Wybić się wysoko w gore, gdy ktoś obedrze nas z piór sensu życia. Połamie skrzydła wolności i radości. Czujemy się, jakbyśmy byli sami. Pośrodku mroku i ciszy. Wśród własnych krzyków i łez. Nie wolno nam zapomnieć o tym co jeszcze nas czeka. Ile przed nami lotów wśród błękitów i zachodów Słońca. Wiec każdego ranka odrywam się od ziemi. Rozkładam skrzydła i unoszę się wysoko, ponad czas, ponad zło i ból. Nabieram wiatru nadziei. Swoje ręce zatapiam wysoko w błękicie.

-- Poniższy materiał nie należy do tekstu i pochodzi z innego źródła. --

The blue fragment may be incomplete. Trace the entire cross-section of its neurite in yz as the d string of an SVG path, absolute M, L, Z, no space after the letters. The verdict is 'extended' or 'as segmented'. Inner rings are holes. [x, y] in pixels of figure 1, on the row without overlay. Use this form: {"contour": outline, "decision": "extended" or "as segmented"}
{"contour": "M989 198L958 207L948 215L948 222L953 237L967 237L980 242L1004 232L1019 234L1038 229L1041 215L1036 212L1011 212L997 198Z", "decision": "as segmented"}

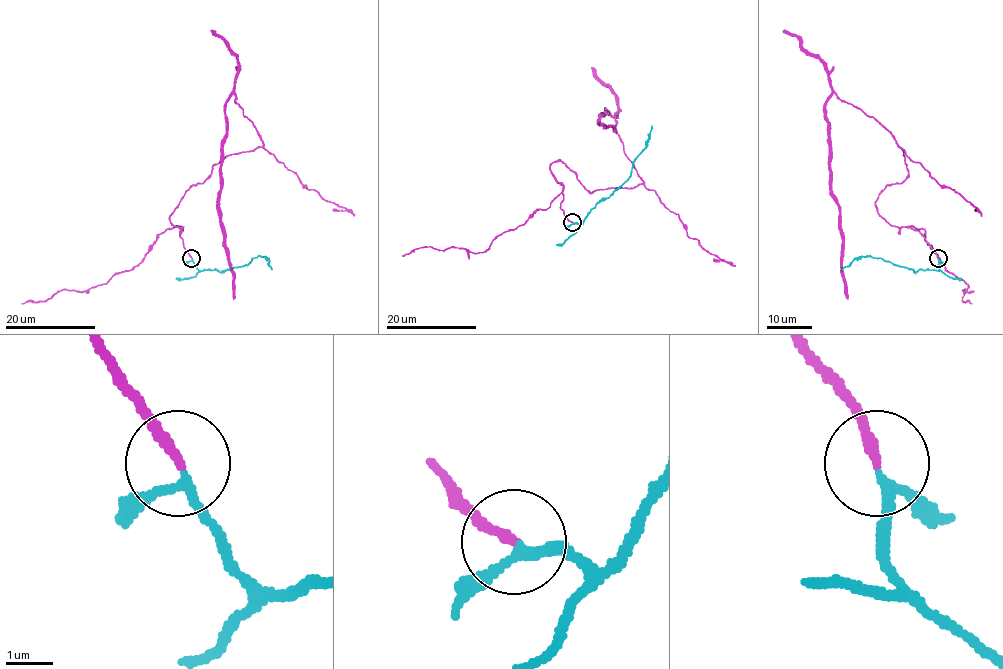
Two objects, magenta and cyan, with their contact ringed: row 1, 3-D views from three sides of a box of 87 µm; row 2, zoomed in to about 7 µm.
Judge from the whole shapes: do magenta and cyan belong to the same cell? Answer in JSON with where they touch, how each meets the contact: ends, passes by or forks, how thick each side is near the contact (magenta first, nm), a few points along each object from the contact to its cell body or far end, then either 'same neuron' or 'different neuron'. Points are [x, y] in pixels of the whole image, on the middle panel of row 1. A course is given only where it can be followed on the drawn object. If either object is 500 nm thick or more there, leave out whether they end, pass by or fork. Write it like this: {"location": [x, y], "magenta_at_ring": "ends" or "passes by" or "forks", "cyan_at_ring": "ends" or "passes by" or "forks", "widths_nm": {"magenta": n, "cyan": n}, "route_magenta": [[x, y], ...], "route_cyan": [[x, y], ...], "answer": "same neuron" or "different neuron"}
{"location": [572, 222], "magenta_at_ring": "ends", "cyan_at_ring": "passes by", "widths_nm": {"magenta": 220, "cyan": 170}, "route_magenta": [[572, 222], [560, 208], [553, 162], [564, 163], [589, 192], [643, 182], [606, 110], [599, 122], [615, 133]], "route_cyan": [[572, 222], [581, 224], [600, 201], [607, 199], [629, 176], [633, 161], [644, 147], [652, 126]], "answer": "different neuron"}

Otulmy chmury marzeń i z podniesiona głowa lecimy ku sloncu, naszemu największemu marzeniu - nawet gdy oznacza ono tyle co dla Ikara.
A wszystko po to, aby w ciszy poranka usłyszeć muzykę zaklętego motyla - w grubym szkle zamknęła go noc, ale swit go obudzi i ogrzeje Słońcem jego zimne ręce.
------------------------------------------------------------
Kompletny brak czasu. Bardzo duzo nauki, nieprzespane noce daja się we znaki. Na dokładkę jakaś depresja mnie meczy, brak motywacji do jakiekolwiek działania. Wszystko mnie irytuje.